Hellenistic Monarchy
The government established by Alexander the Great and his successors across the conquered territories is known as the Hellenistic Monarchy:
- The king was identified with the law (a living embodiment of it), and the allegiance of citizens shifted from the polis to the king.
- The king was perceived as an exceptional, charismatic figure, sometimes even as a divine being. This undermined the foundation of the polis, which was based on citizen participation in political life. The former citizen and politician became a subject: a taxpayer under a distant power. This contradicted the classical Greek ideal of being subject to the rule of law, not the arbitrary will of a single man (tyranny).

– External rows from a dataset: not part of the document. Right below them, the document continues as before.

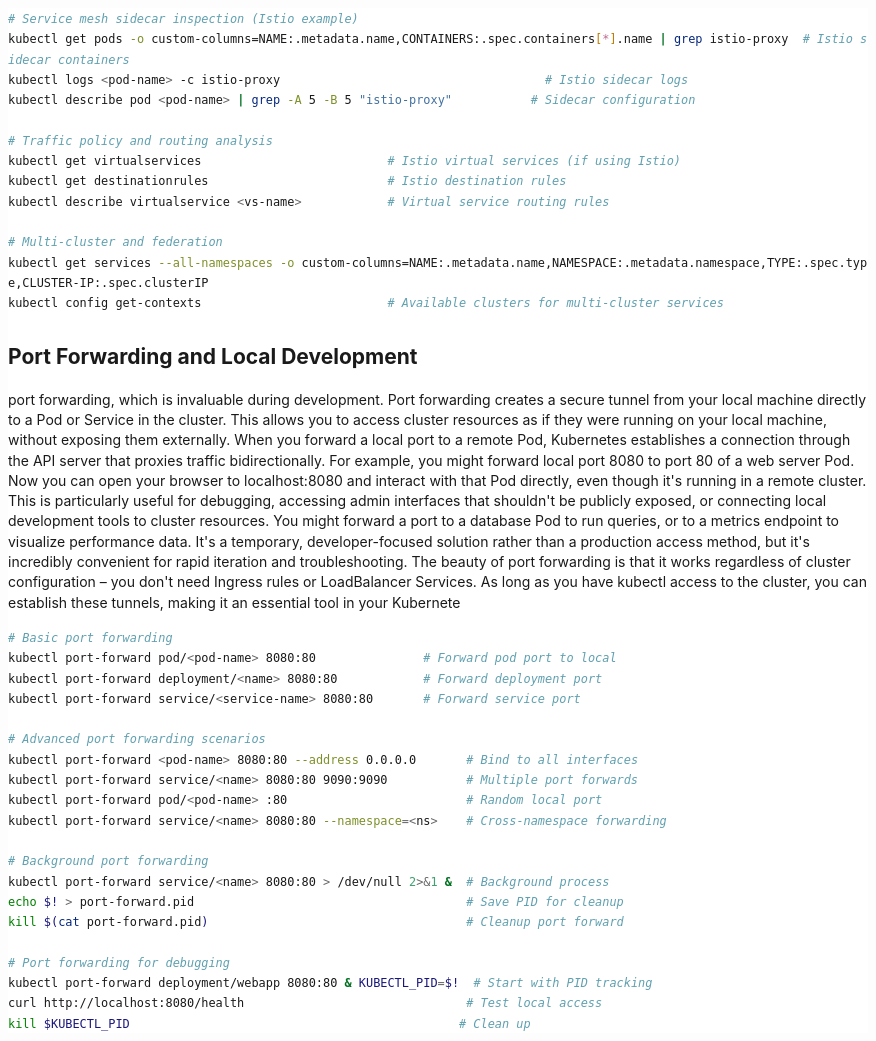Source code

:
 ```bash
# Service mesh sidecar inspection (Istio example)
kubectl get pods -o custom-columns=NAME:.metadata.name,CONTAINERS:.spec.containers[*].name | grep istio-proxy  # Istio sidecar containers
kubectl logs <pod-name> -c istio-proxy                                     # Istio sidecar logs
kubectl describe pod <pod-name> | grep -A 5 -B 5 "istio-proxy"           # Sidecar configuration

# Traffic policy and routing analysis
kubectl get virtualservices                          # Istio virtual services (if using Istio)
kubectl get destinationrules                         # Istio destination rules
kubectl describe virtualservice <vs-name>            # Virtual service routing rules

# Multi-cluster and federation
kubectl get services --all-namespaces -o custom-columns=NAME:.metadata.name,NAMESPACE:.metadata.namespace,TYPE:.spec.type,CLUSTER-IP:.spec.clusterIP
kubectl config get-contexts                          # Available clusters for multi-cluster services
```

## Port Forwarding and Local Development
 port forwarding, which is invaluable during development. Port forwarding creates a secure tunnel from your local machine directly to a Pod or Service in the cluster. This allows you to access cluster resources as if they were running on your local machine, without exposing them externally.
When you forward a local port to a remote Pod, Kubernetes establishes a connection through the API server that proxies traffic bidirectionally. For example, you might forward local port 8080 to port 80 of a web server Pod. Now you can open your browser to localhost:8080 and interact with that Pod directly, even though it's running in a remote cluster.
This is particularly useful for debugging, accessing admin interfaces that shouldn't be publicly exposed, or connecting local development tools to cluster resources. You might forward a port to a database Pod to run queries, or to a metrics endpoint to visualize performance data. It's a temporary, developer-focused solution rather than a production access method, but it's incredibly convenient for rapid iteration and troubleshooting.
The beauty of port forwarding is that it works regardless of cluster configuration – you don't need Ingress rules or LoadBalancer Services. As long as you have kubectl access to the cluster, you can establish these tunnels, making it an essential tool in your Kubernete

```bash
# Basic port forwarding
kubectl port-forward pod/<pod-name> 8080:80               # Forward pod port to local
kubectl port-forward deployment/<name> 8080:80            # Forward deployment port
kubectl port-forward service/<service-name> 8080:80       # Forward service port

# Advanced port forwarding scenarios
kubectl port-forward <pod-name> 8080:80 --address 0.0.0.0       # Bind to all interfaces
kubectl port-forward service/<name> 8080:80 9090:9090           # Multiple port forwards
kubectl port-forward pod/<pod-name> :80                         # Random local port
kubectl port-forward service/<name> 8080:80 --namespace=<ns>    # Cross-namespace forwarding

# Background port forwarding
kubectl port-forward service/<name> 8080:80 > /dev/null 2>&1 &  # Background process
echo $! > port-forward.pid                                      # Save PID for cleanup
kill $(cat port-forward.pid)                                    # Cleanup port forward

# Port forwarding for debugging
kubectl port-forward deployment/webapp 8080:80 & KUBECTL_PID=$!  # Start with PID tracking
curl http://localhost:8080/health                               # Test local access
kill $KUBECTL_PID                                              # Clean up
```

Philosophical Response to Crisis
This period of crisis extended to the philosophical realm. After Aristotle, key developments included the emergence of Hellenistic schools of thought. These schools prioritized the individual over the community and sought moral solutions to the displacement experienced by former citizens. These schools shared a common trait: they shifted away from philosophical and political theory, focusing instead on moral aspects to address the crisis. The central idea shared by these schools was that the autonomy and self-sufficiency (autarky) previously associated with the polis now applied to the individual. The individual had to create their own rules (self-governance) and satisfy their needs and desires independently (autarky). The main representatives of these schools were the Cynics, Epicureans, and Stoics.
School of the Cynics
The name “Cynics” refers to dogs. This school comprised a dispersed group of thinkers who wrote little. While they were a fringe group in Athens, they were well-known and influential. The most famous Cynic was Diogenes. They held a negative view of the crisis, rejecting the polis, social life, and its conventions. They advocated for a return to nature, meaning abandoning social conventions and allowing individuals to act freely. They also rejected the legitimacy of power. Therefore, the wise man was advised to stay away from politics and remain skeptical of all beliefs.
Epicureans
Epicurus of Samos and his followers, the Epicureans, established a utilitarian basis for individual and social life. The wise man should avoid politics and seek pleasure while avoiding pain or punishment. This pleasure was not necessarily material; it often emphasized values, friendship, education, etc. The most interesting aspect is the idea of spiritual self-reliance combined with austerity. This involves preventing material harm to others and lowering the level of our desires. An austere life, free from great moral or material ambitions, allows us to avoid the suffering caused by unfulfilled expectations. They also held a negative opinion of the current state.
Stoics
The Stoics derived their name from the Stoa (gate) where they met in Athens. They belonged to both the Greek and Roman worlds. There was an ancient Greek Stoa (partly Greek and partly Roman) and a new Roman Stoa. The main authors of the ancient Stoa were Zeno and Chrysippus. They offered a positive contribution to the crisis. They acknowledged the decline of the polis but introduced a new concept: cosmopolis. The wise man is not a citizen of a polis but a citizen of a universal polis. This implies a universal community of scholars who transcend the barriers of space and time. Most importantly, the cosmopolis has its own rules and its own law based on human nature. Their greatest contribution is the idea that all human beings are equal by nature. This breaks down the distinction between Greeks and barbarians, and even between free men and slaves, which was fundamental to the theory of the polis. This gives rise to the idea of a universal law, valid for all human beings, that transcends the positive law of each polis. In Rome, this was called the Law of Nations, and it forms the basis of Natural Law.